======== Provided passage

Abstract 2807: Is Invasive Strategy A Feasible Alternative For Acute Coronary Syndromes In Patients Older Than 80 Years?
Background: Lack of consensus regarding use of an invasive strategy in the very elderly with coronary artery disease has repeatedly been demonstrated. This is in part due to the fear of complications and to the assumption that nothing can be done in most of these cases because of advanced disease. At the same time, the number of these patients is increasing in western societies.
Methods: Data from the Register of Information and Knowledge about Swedish Heart Intensive care Admissions (RIKS-HIA) was analyzed in 54850 patients of age 80 years or older admitted between the years 2000–2005 with an acute coronary syndrome (ACS). To evaluate potential early hazard or benefit from revascularization performed within 14 days 1-year mortality was evaluated both in all patients and in 14-days survivals (n=47865). A multivariable Cox regression analysis was performed including 15 covariates.

================

→ Exercise requirements
1. According to the abstract on acute coronary syndromes in patients older than 80, how many patients aged 80 or older were analyzed from the RIKS-HIA register?
2. Write the next part of the abstract on invasive strategy for patients older than 80, beginning after its final sentence.

======== Data under study

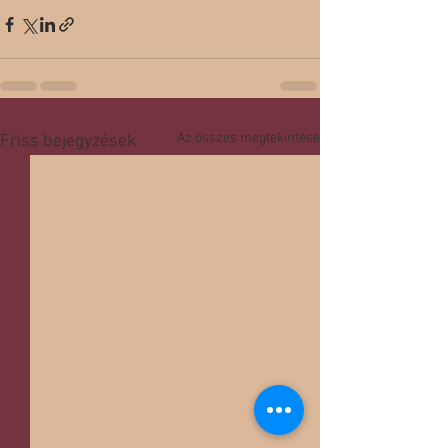
Az összes megtekintése
Friss bejegyzések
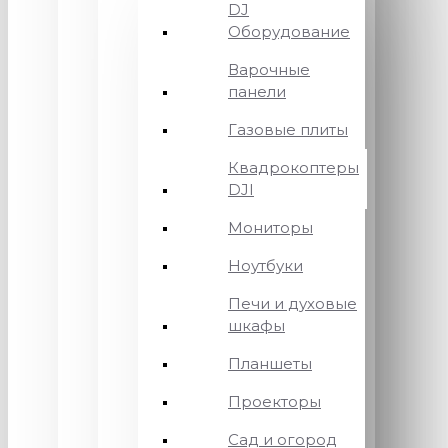
DJ
Оборудование
Варочные
панели
Газовые плиты
Квадрокоптеры
DJI
Мониторы
Ноутбуки
Печи и духовые
шкафы
Планшеты
Проекторы
Сад и огород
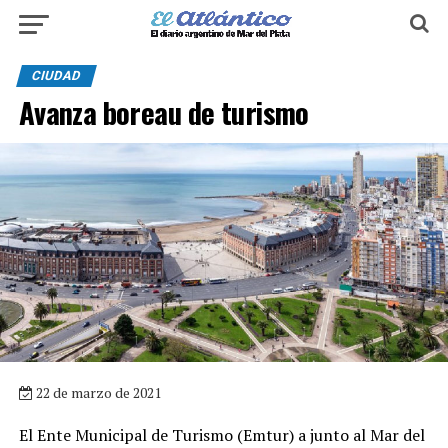
CIUDAD
Avanza boreau de turismo
22 de marzo de 2021
El Ente Municipal de Turismo (Emtur) a junto al Mar del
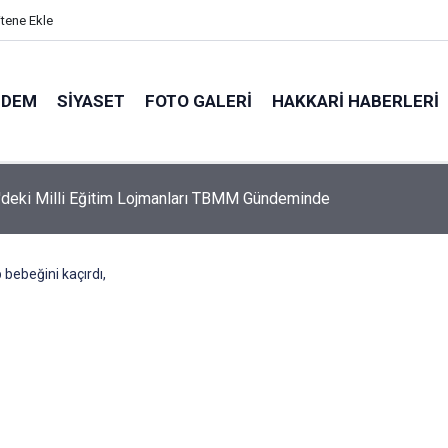
itene Ekle
NDEM
SIYASET
FOTO GALERI
HAKKARI HABERLERI
nin iade ettiği Bahar Yalçınkaya 15 aylık bebeğiyle tutuklandı
p bebeğini kaçırdı,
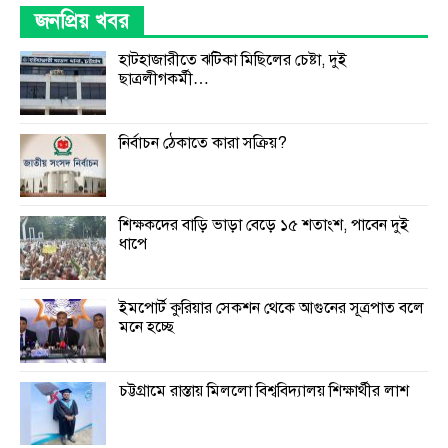
জনপ্রিয় খবর
হাটহাজারীতে ঝটিকা মিছিলের চেষ্টা, দুই
ছাত্রলীগকর্মী…
নির্বাচন ঠেকাতে কারা সক্রিয়?
শিক্ষকদের বাড়ি ভাড়া বেড়ে ১৫ শতাংশ, পাবেন দুই
ধাপে
ইমপোর্ট কুরিয়ার সেকশন থেকে আগুনের সূত্রপাত বলে
মনে হচ্ছে
চট্টগ্রামে রাস্তায় মিললো বিশ্ববিদ্যালয় শিক্ষার্থীর লাশ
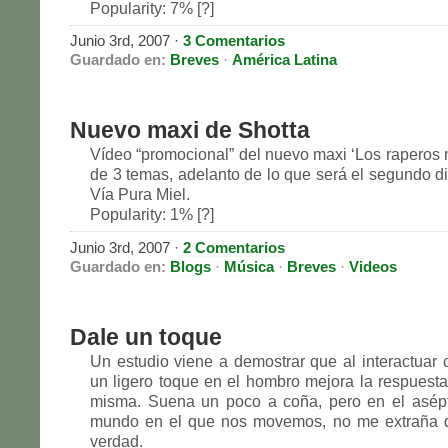
Popularity: 7% [?]
Junio 3rd, 2007
·
3 Comentarios
Guardado en:
Breves
·
América Latina
Nuevo maxi de Shotta
Vídeo “promocional” del nuevo maxi ‘Los raperos
de 3 temas, adelanto de lo que será el segundo di
Vía Pura Miel.
Popularity: 1% [?]
Junio 3rd, 2007
·
2 Comentarios
Guardado en:
Blogs
·
Música
·
Breves
·
Videos
Dale un toque
Un estudio viene a demostrar que al interactuar 
un ligero toque en el hombro mejora la respuesta 
misma. Suena un poco a coña, pero en el asépt
mundo en el que nos movemos, no me extraña 
verdad.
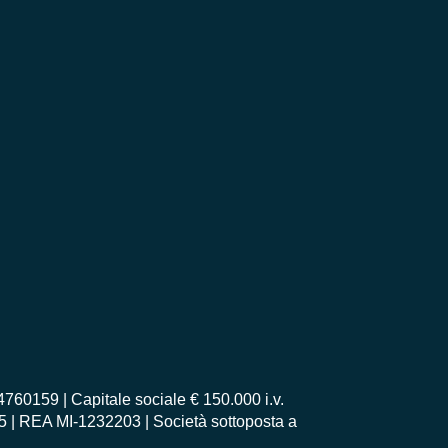
0159 | Capitale sociale € 150.000 i.v.
55 | REA MI-1232203 | Società sottoposta a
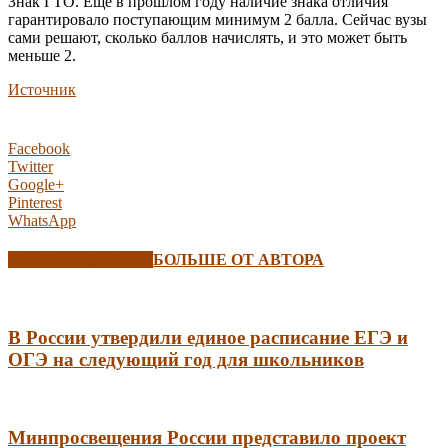
Знак ГТО. Еще в прошлом году наличие знака отличия
гарантировало поступающим минимум 2 балла. Сейчас вузы
сами решают, сколько баллов начислять, и это может быть
меньше 2.
Источник
Facebook
Twitter
Google+
Pinterest
WhatsApp
СХОЖИЕ СТАТЬИ
БОЛЬШЕ ОТ АВТОРА
В России утвердили единое расписание ЕГЭ и
ОГЭ на следующий год для школьников
Минпросвещения России представило проект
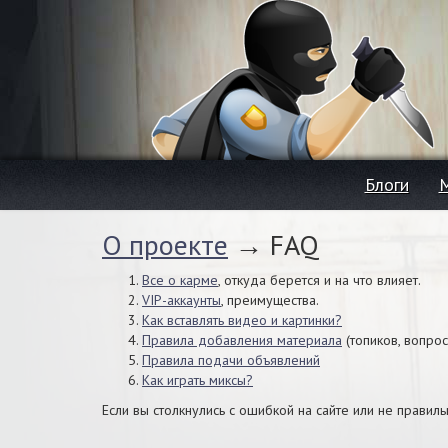
Блоги
О проекте
→ FAQ
Все о карме
, откуда берется и на что влияет.
VIP-аккаунты
, преимущества.
Как вставлять видео и картинки?
Правила добавления материала
(топиков, вопросо
Правила подачи объявлений
Как играть миксы?
Если вы столкнулись с ошибкой на сайте или не прави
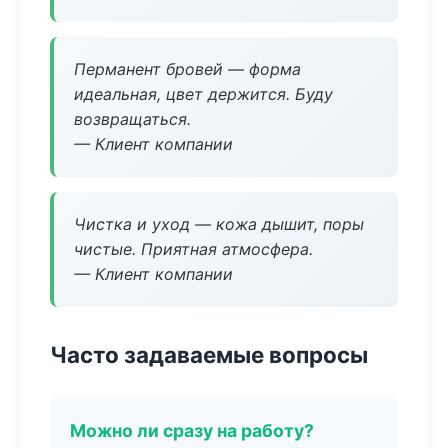
Перманент бровей — форма
идеальная, цвет держится. Буду
возвращаться.
— Клиент компании
Чистка и уход — кожа дышит, поры
чистые. Приятная атмосфера.
— Клиент компании
Часто задаваемые вопросы
Можно ли сразу на работу?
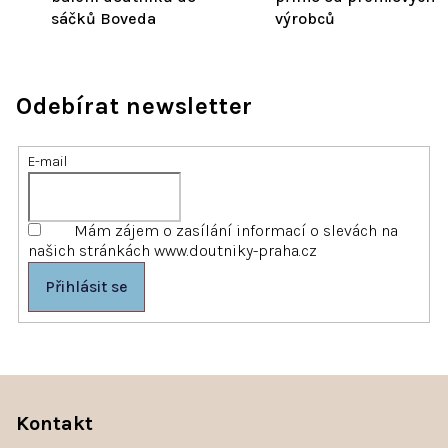
sáčků Boveda
výrobců
Odebírat newsletter
E-mail
Mám zájem o zasílání informací o slevách na
našich stránkách www.doutniky-praha.cz
Přihlásit se
Z
á
Kontakt
p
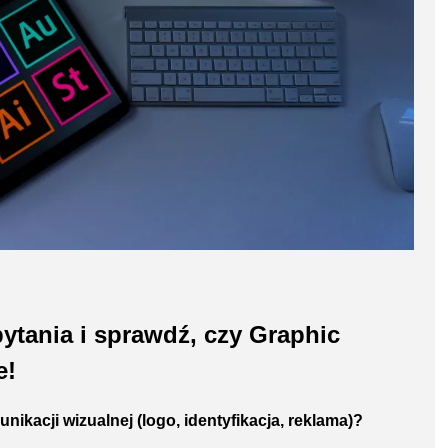
ytania i sprawdź, czy Graphic
e!
nikacji wizualnej (logo, identyfikacja, reklama)?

================

→ Answers by item number
1. 54850 patients were analyzed.

2.
Results: Crude 1-year mortality in patients revascularized within 14 days of admission was 16.0% (857/5369) vs. 35.6% (17596/ 49481) in those revascularized later or not at all (p<0.001) comparing patients from the admission day, and when only 14-day survivors were compared 9.4% (345/3664) vs. 25.9% (9407/36260) (p<0.001). In the Cox regression analysis revascularization was associated with reduced 1-year mortality RR 0.52 (95% CI, 0.48–0.56; p<0.001) in all patients and RR 0.43 (95% CI, 0.42–0.51; p<0.001) in 14-day survivors.
Conclusion: Also in patients older than 80 years with ACS revascularization is feasible and with the selection done by physicians associated with improved survival when comparing patients with similar comorbidity and risk factors.